(TASK TO CARRY OUT): Any images in the material are to be dropped while every line is retyped exactly.
--
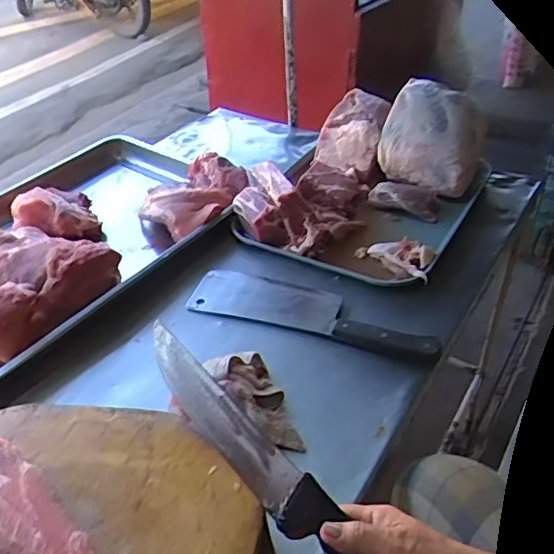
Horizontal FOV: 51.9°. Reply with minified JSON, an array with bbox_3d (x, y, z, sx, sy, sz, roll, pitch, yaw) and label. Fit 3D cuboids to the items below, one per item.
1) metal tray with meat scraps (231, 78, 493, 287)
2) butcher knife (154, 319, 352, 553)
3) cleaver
[{"bbox_3d":[0.153,-0.180,0.972,0.339,0.152,0.408,19,44,24],"label":"metal tray with meat scraps"},{"bbox_3d":[-0.004,0.166,0.487,0.312,0.051,0.024,44,14,13],"label":"butcher knife"},{"bbox_3d":[0.048,0.046,0.796,0.355,0.029,0.087,14,41,19],"label":"cleaver"}]

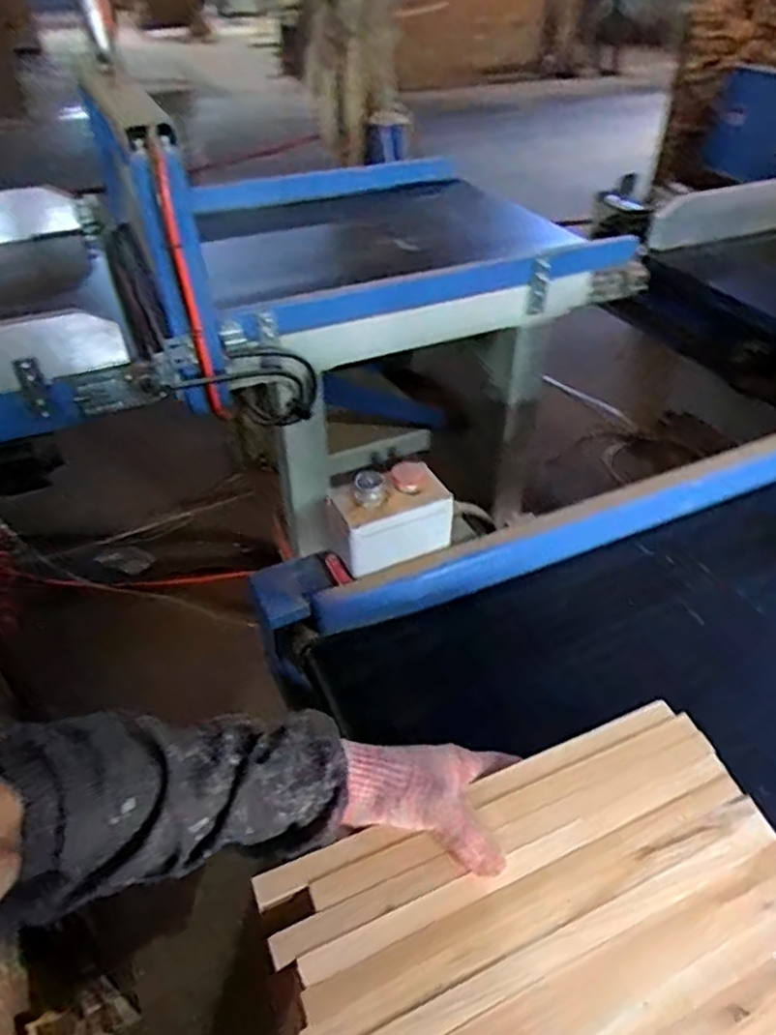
--
(SOLUTION FOR THIS PROBLEM):
Horizontal FOV: 51.9°. Reply with minified JSON, an array with bbox_3d (x, y, z, sx, sy, sz, roll, pitch, yaw) and label. Fit 3D cuboids to the items below, one per item.
1) metal tray with meat scraps (231, 78, 493, 287)
2) butcher knife (154, 319, 352, 553)
3) cleaver
[{"bbox_3d":[0.153,-0.180,0.972,0.339,0.152,0.408,19,44,24],"label":"metal tray with meat scraps"},{"bbox_3d":[-0.004,0.166,0.487,0.312,0.051,0.024,44,14,13],"label":"butcher knife"},{"bbox_3d":[0.048,0.046,0.796,0.355,0.029,0.087,14,41,19],"label":"cleaver"}]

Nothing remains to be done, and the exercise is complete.